Our server may have multiple I2C buses, and the power controller is connected to one of them. After hot power plugging, the status information will be stored in the Power Controller. What we need to do is to find the address of the Power Controller through the I2C bus and read the data. This is done by the i2cget command.
I2cget [-y] i2cbus chip-address [data-address [mode]

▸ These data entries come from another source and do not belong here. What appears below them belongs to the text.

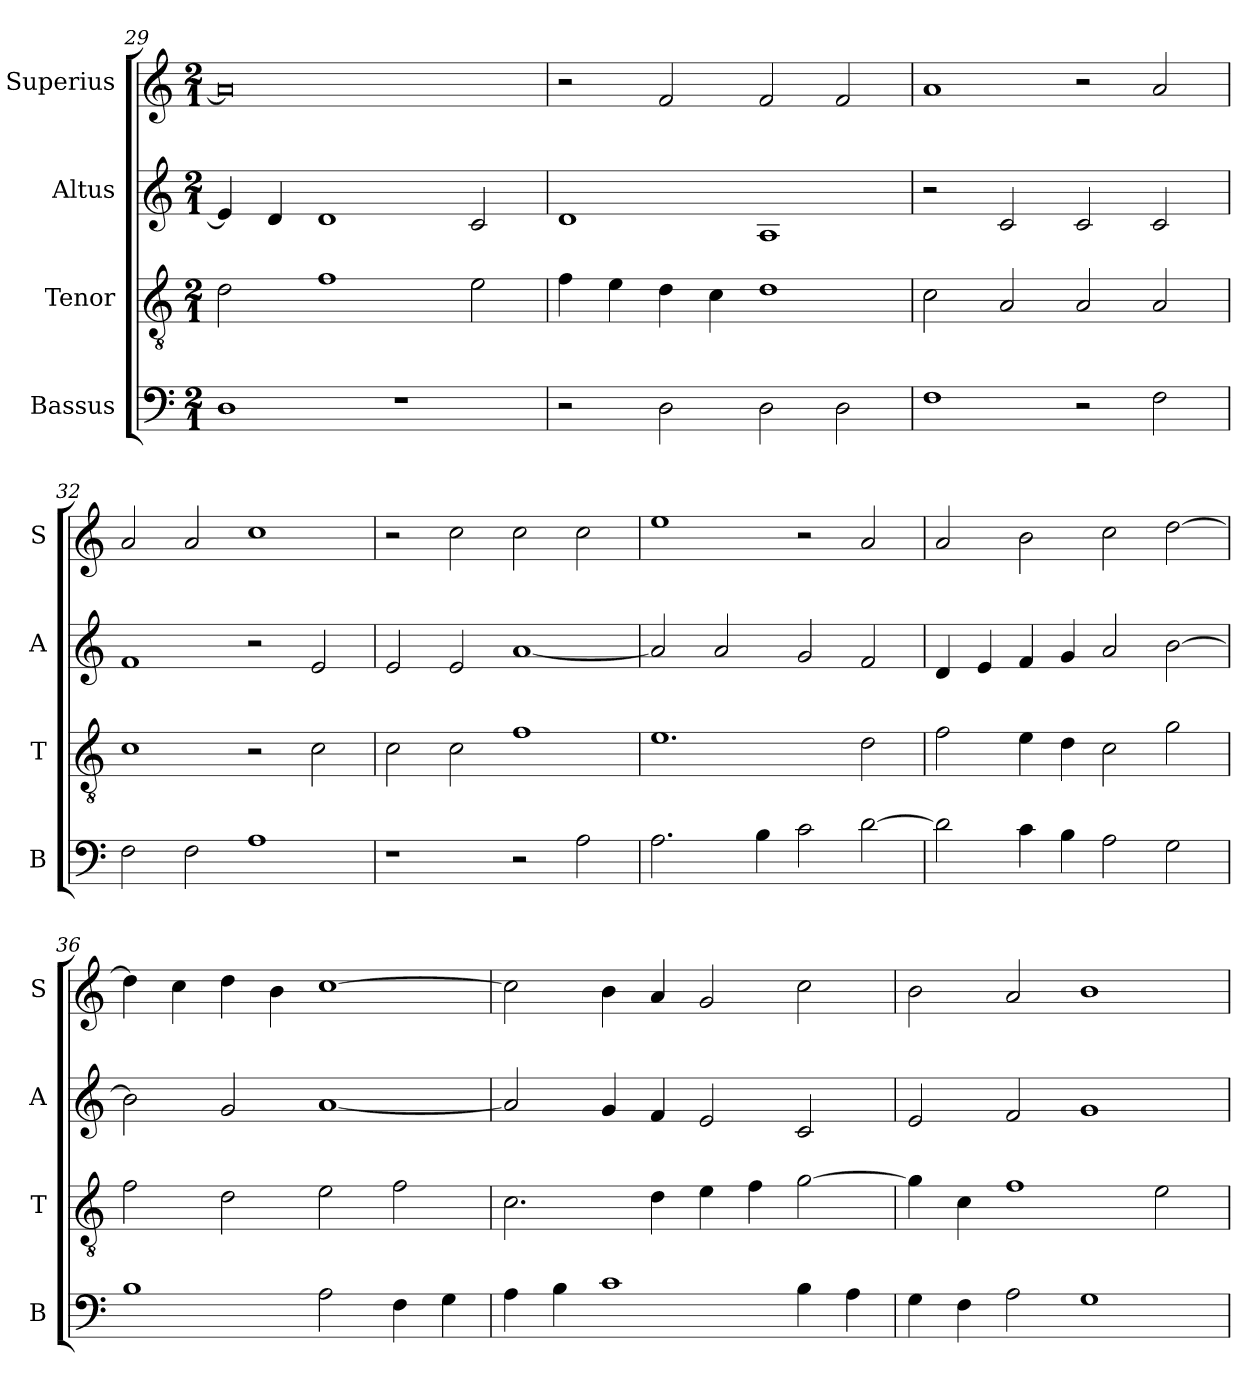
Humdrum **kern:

**kern	**kern	**kern	**kern
*part4	*part3	*part2	*part1
*staff4	*staff3	*staff2	*staff1
*I"Bassus	*I"Tenor	*I"Altus	*I"Superius
*I'B	*I'T	*I'A	*I'S
*clefF4	*clefGv2	*clefG2	*clefG2
*k[]	*k[]	*k[]	*k[]
*C:	*C:	*C:	*C:
*M2/1	*M2/1	*M2/1	*M2/1
=29	=29	=29	=29
1D	2d	4e]	0a]
.	.	4d	.
.	1f	1d	.
1r	.	.	.
.	2e	2c	.
=30	=30	=30	=30
2r	4f	1d	2r
.	4e	.	.
2D	4d	.	2f
.	4c	.	.
2D	1d	1A	2f
2D	.	.	2f
=31	=31	=31	=31
1F	2c	2r	1a
.	2A	2c	.
2r	2A	2c	2r
2F	2A	2c	2a
=32	=32	=32	=32
2F	1c	1f	2a
2F	.	.	2a
1A	2r	2r	1cc
.	2c	2e	.
=33	=33	=33	=33
1r	2c	2e	2r
.	2c	2e	2cc
2r	1f	[1a	2cc
2A	.	.	2cc
=34	=34	=34	=34
2.A	1.e	2a]	1ee
.	.	2a	.
4B	.	.	.
2c	.	2g	2r
[2d	2d	2f	2a
=35	=35	=35	=35
2d]	2f	4d	2a
.	.	4e	.
4c	4e	4f	2b
4B	4d	4g	.
2A	2c	2a	2cc
2G	2g	[2b	[2dd
=36	=36	=36	=36
1B	2f	2b]	4dd]
.	.	.	4cc
.	2d	2g	4dd
.	.	.	4b
2A	2e	[1a	[1cc
4F	2f	.	.
4G	.	.	.
=37	=37	=37	=37
4A	2.c	2a]	2cc]
4B	.	.	.
1c	.	4g	4b
.	4d	4f	4a
.	4e	2e	2g
.	4f	.	.
4B	[2g	2c	2cc
4A	.	.	.
=38	=38	=38	=38
4G	4g]	2e	2b
4F	4c	.	.
2A	1f	2f	2a
1G	.	1g	1b
.	2e	.	.
=	=	=	=
*-	*-	*-	*-
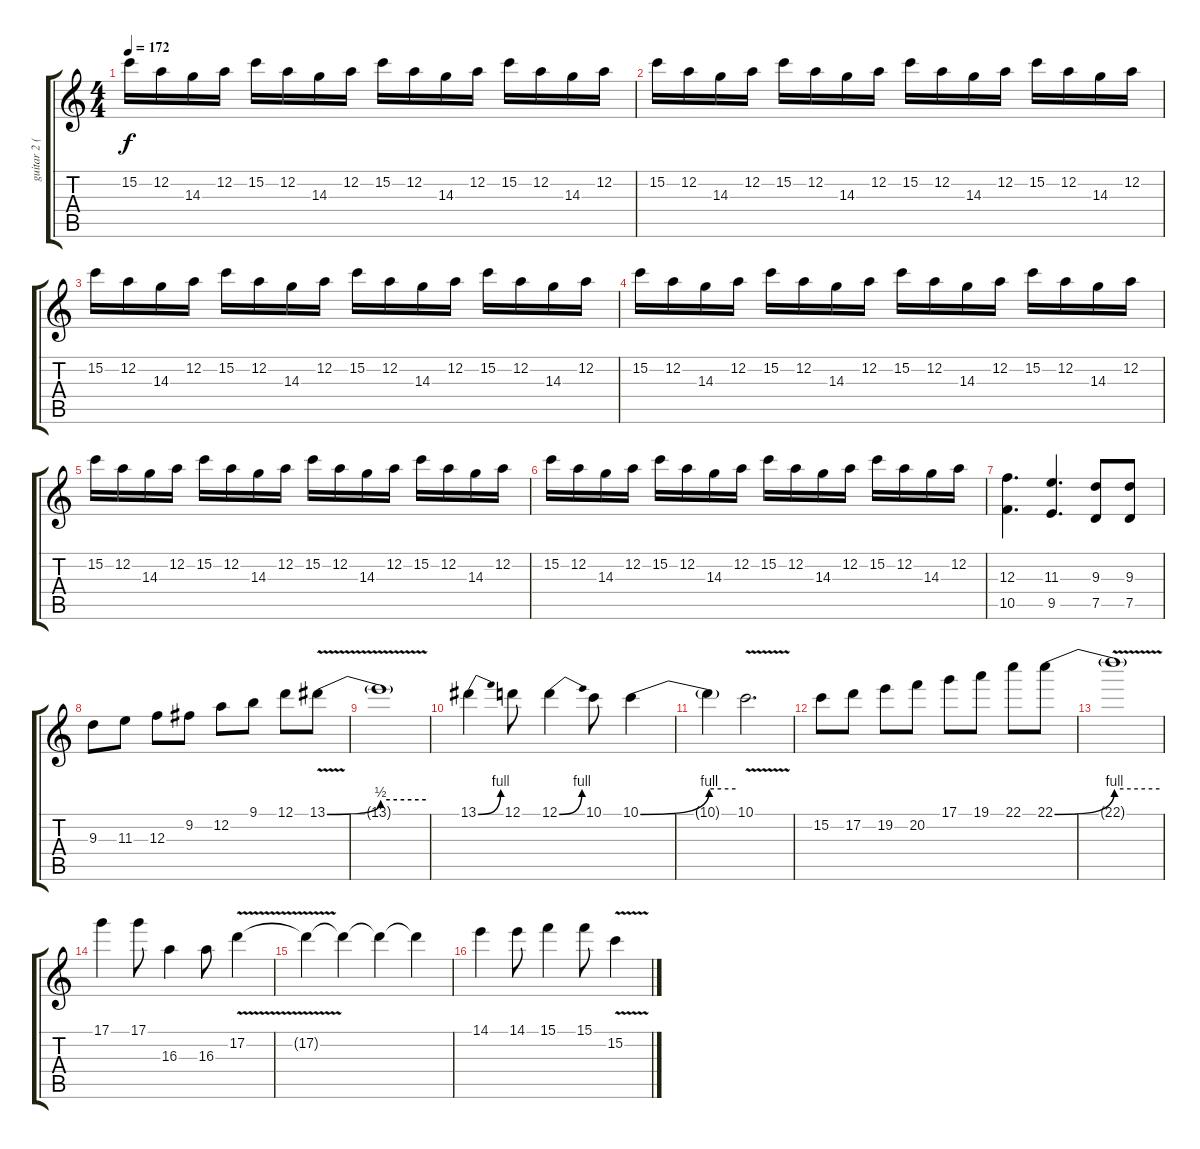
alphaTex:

\track ("guitar 2 (lead)" "guitar 2 (") {instrument overdrivenguitar}
\staff {score tabs}
\tuning (D4 A3 F3 C3 G2 D2) {hide}
\ts (4 4)
\tempo 172
\clef g2
\ks c
15.2.16{dy f} 12.2.16 14.3.16 12.2.16 15.2.16 12.2.16 14.3.16 12.2.16 15.2.16 12.2.16 14.3.16 12.2.16 15.2.16 12.2.16 14.3.16 12.2.16 |
15.2.16 12.2.16 14.3.16 12.2.16 15.2.16 12.2.16 14.3.16 12.2.16 15.2.16 12.2.16 14.3.16 12.2.16 15.2.16 12.2.16 14.3.16 12.2.16 |
15.2.16 12.2.16 14.3.16 12.2.16 15.2.16 12.2.16 14.3.16 12.2.16 15.2.16 12.2.16 14.3.16 12.2.16 15.2.16 12.2.16 14.3.16 12.2.16 |
15.2.16 12.2.16 14.3.16 12.2.16 15.2.16 12.2.16 14.3.16 12.2.16 15.2.16 12.2.16 14.3.16 12.2.16 15.2.16 12.2.16 14.3.16 12.2.16 |
15.2.16 12.2.16 14.3.16 12.2.16 15.2.16 12.2.16 14.3.16 12.2.16 15.2.16 12.2.16 14.3.16 12.2.16 15.2.16 12.2.16 14.3.16 12.2.16 |
15.2.16 12.2.16 14.3.16 12.2.16 15.2.16 12.2.16 14.3.16 12.2.16 15.2.16 12.2.16 14.3.16 12.2.16 15.2.16 12.2.16 14.3.16 12.2.16 |
(12.3 10.5).4{d} (11.3 9.5).4{d} (9.3 7.5).8 (9.3 7.5).8 |
9.3.8 11.3.8 12.3.8 9.2.8 12.2.8 9.1.8 12.1.8 13.1{be (bend 0 0 60 2) v}.8 |
13.1{be (hold 0 2 60 2) v t}.1 |
13.1{be (bend 0 0 60 4)}.4 12.1.8 12.1{be (bend 0 0 60 4)}.4 10.1.8 10.1{be (bend 0 0 60 4)}.4 |
10.1{be (hold 0 4 60 4) t}.4 10.1{v}.2{d} |
15.2.8 17.2.8 19.2.8 20.2.8 17.1.8 19.1.8 22.1.8 22.1{be (bend 0 0 60 4)}.8 |
22.1{be (hold 0 4 60 4) v t}.1 |
17.1.4 17.1.8 16.3.4 16.3.8 17.2{v}.4 |
17.2{t}.4 17.2{t}.4 17.2{t}.4 17.2{t}.4 |
14.1.4 14.1.8 15.1.4 15.1.8 15.2{v}.4
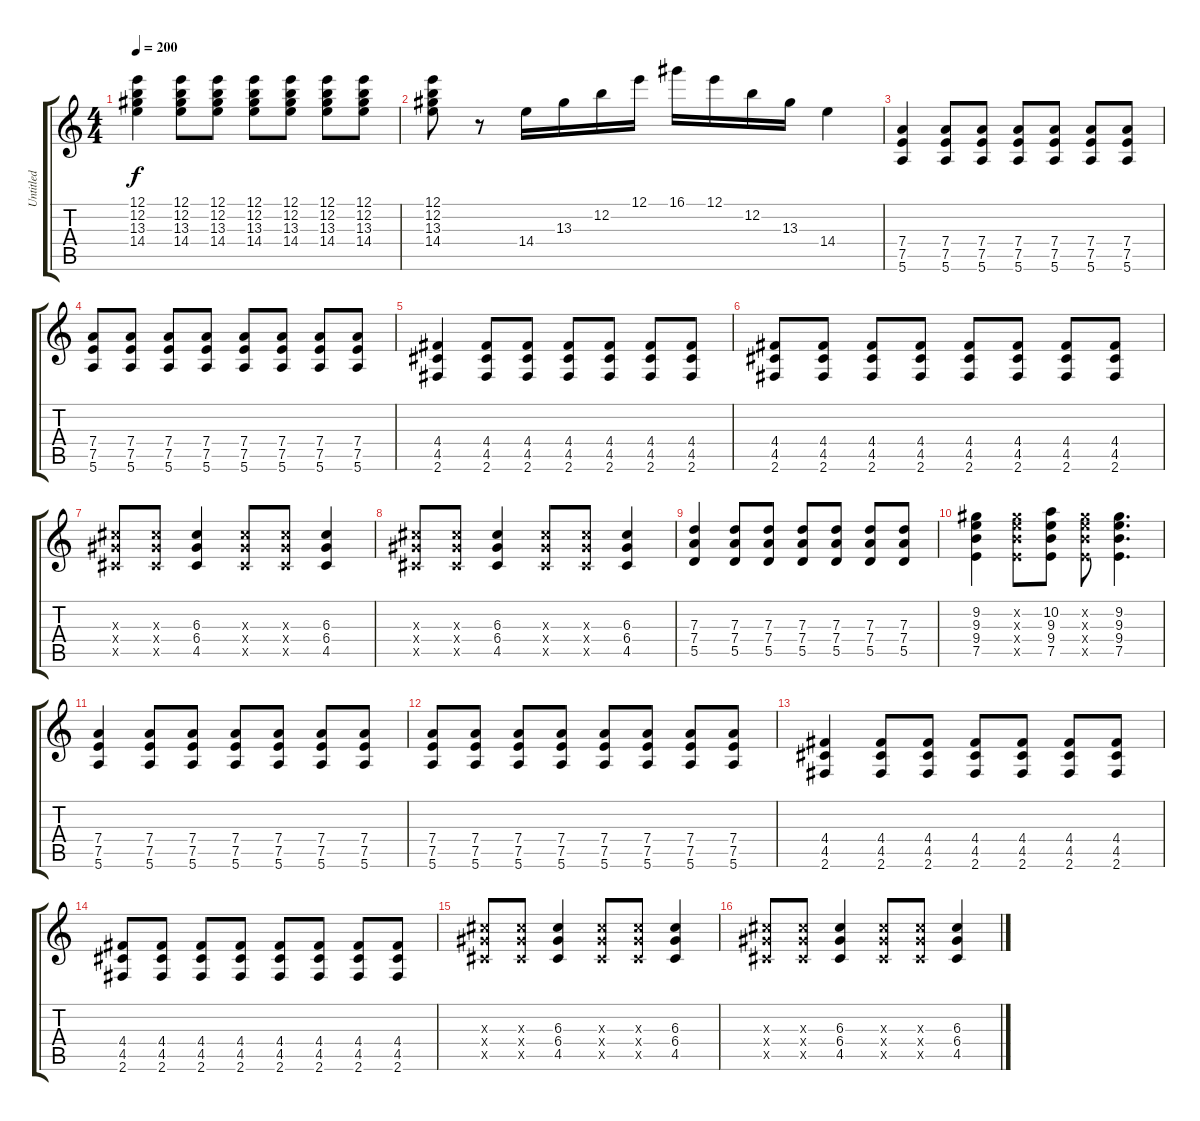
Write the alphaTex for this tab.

\track ("Untitled" "Untitled") {instrument acousticguitarnylon}
\staff {score tabs}
\tuning (E4 B3 G3 D3 A2 E2) {hide}
\ts (4 4)
\tempo 200
\clef g2
\ks c
(12.1 12.2 13.3 14.4).4{dy f} (12.1 12.2 13.3 14.4).8 (12.1 12.2 13.3 14.4).8 (12.1 12.2 13.3 14.4).8 (12.1 12.2 13.3 14.4).8 (12.1 12.2 13.3 14.4).8 (12.1 12.2 13.3 14.4).8 |
(12.1 12.2 13.3 14.4).8 r.8 14.4.16 13.3.16 12.2.16 12.1.16 16.1.16 12.1.16 12.2.16 13.3.16 14.4.4 |
(7.4 7.5 5.6).4 (7.4 7.5 5.6).8 (7.4 7.5 5.6).8 (7.4 7.5 5.6).8 (7.4 7.5 5.6).8 (7.4 7.5 5.6).8 (7.4 7.5 5.6).8 |
(7.4 7.5 5.6).8 (7.4 7.5 5.6).8 (7.4 7.5 5.6).8 (7.4 7.5 5.6).8 (7.4 7.5 5.6).8 (7.4 7.5 5.6).8 (7.4 7.5 5.6).8 (7.4 7.5 5.6).8 |
(4.4 4.5 2.6).4 (4.4 4.5 2.6).8 (4.4 4.5 2.6).8 (4.4 4.5 2.6).8 (4.4 4.5 2.6).8 (4.4 4.5 2.6).8 (4.4 4.5 2.6).8 |
(4.4 4.5 2.6).8 (4.4 4.5 2.6).8 (4.4 4.5 2.6).8 (4.4 4.5 2.6).8 (4.4 4.5 2.6).8 (4.4 4.5 2.6).8 (4.4 4.5 2.6).8 (4.4 4.5 2.6).8 |
(6.3{x} 6.4{x} 4.5{x}).8 (6.3{x} 6.4{x} 4.5{x}).8 (6.3 6.4 4.5).4 (6.3{x} 6.4{x} 4.5{x}).8 (6.3{x} 6.4{x} 4.5{x}).8 (6.3 6.4 4.5).4 |
(6.3{x} 6.4{x} 4.5{x}).8 (6.3{x} 6.4{x} 4.5{x}).8 (6.3 6.4 4.5).4 (6.3{x} 6.4{x} 4.5{x}).8 (6.3{x} 6.4{x} 4.5{x}).8 (6.3 6.4 4.5).4 |
(7.3 7.4 5.5).4 (7.3 7.4 5.5).8 (7.3 7.4 5.5).8 (7.3 7.4 5.5).8 (7.3 7.4 5.5).8 (7.3 7.4 5.5).8 (7.3 7.4 5.5).8 |
(9.2 9.3 9.4 7.5).4 (9.2{x} 9.3{x} 9.4{x} 7.5{x}).8 (10.2 9.3 9.4 7.5).8 (9.2{x} 9.3{x} 9.4{x} 7.5{x}).8 (9.2 9.3 9.4 7.5).4{d} |
(7.4 7.5 5.6).4 (7.4 7.5 5.6).8 (7.4 7.5 5.6).8 (7.4 7.5 5.6).8 (7.4 7.5 5.6).8 (7.4 7.5 5.6).8 (7.4 7.5 5.6).8 |
(7.4 7.5 5.6).8 (7.4 7.5 5.6).8 (7.4 7.5 5.6).8 (7.4 7.5 5.6).8 (7.4 7.5 5.6).8 (7.4 7.5 5.6).8 (7.4 7.5 5.6).8 (7.4 7.5 5.6).8 |
(4.4 4.5 2.6).4 (4.4 4.5 2.6).8 (4.4 4.5 2.6).8 (4.4 4.5 2.6).8 (4.4 4.5 2.6).8 (4.4 4.5 2.6).8 (4.4 4.5 2.6).8 |
(4.4 4.5 2.6).8 (4.4 4.5 2.6).8 (4.4 4.5 2.6).8 (4.4 4.5 2.6).8 (4.4 4.5 2.6).8 (4.4 4.5 2.6).8 (4.4 4.5 2.6).8 (4.4 4.5 2.6).8 |
(6.3{x} 6.4{x} 4.5{x}).8 (6.3{x} 6.4{x} 4.5{x}).8 (6.3 6.4 4.5).4 (6.3{x} 6.4{x} 4.5{x}).8 (6.3{x} 6.4{x} 4.5{x}).8 (6.3 6.4 4.5).4 |
(6.3{x} 6.4{x} 4.5{x}).8 (6.3{x} 6.4{x} 4.5{x}).8 (6.3 6.4 4.5).4 (6.3{x} 6.4{x} 4.5{x}).8 (6.3{x} 6.4{x} 4.5{x}).8 (6.3 6.4 4.5).4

-Y to enable the interactive mode. This parameter must be added when the script is used to avoid confirmation of information. The i2cbus parameter indicates the I2C bus number to be scanned, which must be in the i2cdetect-l list; chip-address specifies the address of the chip on the bus, ranging from 0x03 to 0x77; data-address specifies the address of the data to be read from the chip, which ranges from 0x00 to 0 x ff. If mode is specified, the read/write mode is used. If this parameter is not specified, the read-only mode is used by default.
Script snippet:
# Check for i2c-toolsif [ ! -f /usr/sbin/i2cget ] ; then echo -e "\nError: i2c-tools are required for this monitoring tool." exitfi# Check for lm_sensors# Load i2c_dev modules if not loadedif [ "`lsmod | grep -c i2c_dev`" == 0 ] ; then modprobe i2c_dev 2> /dev/nullfi# Query for PS modules, 250w PS registered at i2c address 0x20ps_status=`i2cget -y 0 0x20 0x00 2> /dev/null`if [ "$ps_status" == "" ] ; then echo -e "\nError: PS module not responding, check i2c/lm_sensors setup." exitfiecho -e "\nSystem Power Supply Status:"echo -e "---------------------------\n"# Parse PS1 Bottom power supply module status# Bit 0 = PS1 FAN status (0 = normal, 1 = fail)let "ps_fan=$ps_status&1"# Bit 1 = PS1 OTP (0 = normal, 1 = Over 55C, shuts off at 65C)let "ps_otp=$ps_status&2"# Bit 2 = PS1 PG (1 = Power good, 0 = Power good failed)let "ps_pg=$ps_status&4"# Bit 3 = PS1 Present (0 = PS detected on backplane, 1 = PS not present)let "ps_present=$ps_status&8"# Print PS1 resultsif [ "$ps_present" == "0" ] ; then echo -en "PS1 BTM MODULE:\tPRESENT\nPS1 FAN STATUS:\t" if [ "$ps_fan" == "0" ] ; then echo "GOOD" else echo "FAILED" fi if [ "$ps_otp" == "0" ] ; then echo -e "PS1 OTP:\tGOOD (<55C)" else echo -e "PS1 OTP:\tFAILED (>55C)" fi if [ "$ps_pg" == "0" ] ; then echo -e "PS1 POWER:\tFAILED" else echo -e "PS1 POWER:\tGOOD" fielse echo -e "PS1 BTM MODULE:\tNOT DETECTED"fi# Parse PS2 Top power supply module status# Bit 4 = PS2 FAN status (0 = normal, 1 = fail)let "ps_fan=$ps_status&16"# Bit 5 = PS2 OTP (0 = normal, 1 = Over 55C, shuts off at 65C)let "ps_otp=$ps_status&32"# Bit 6 = PS2 PG (1 = Power good, 0 = Power good failed)let "ps_pg=$ps_status&64"# Bit 7 = PS2 Present (0 = PS detected on backplane, 1 = PS not present)let "ps_present=$ps_status&128"# Print PS2 resultsif [ "$ps_present" == "0" ] ; then echo -en "\nPS2 TOP MODULE:\tPRESENT\nPS2 FAN STATUS:\t" if [ "$ps_fan" == "0" ] ; then echo "GOOD" else echo "FAILED" fi if [ "$ps_otp" == "0" ] ; then echo -e "PS2 OTP:\tGOOD (<55C)" else echo -e "PS2 OTP:\tFAILED (>55C)" fi if [ "$ps_pg" == "0" ] ; then echo -e "PS2 POWER:\tFAILED" else echo -e "PS2 POWER:\tGOOD" fielse echo -e "\nPS2 TOP MODULE:\tNOT DETECTED"fi
It is easy to send an alarm when the power status is taken out.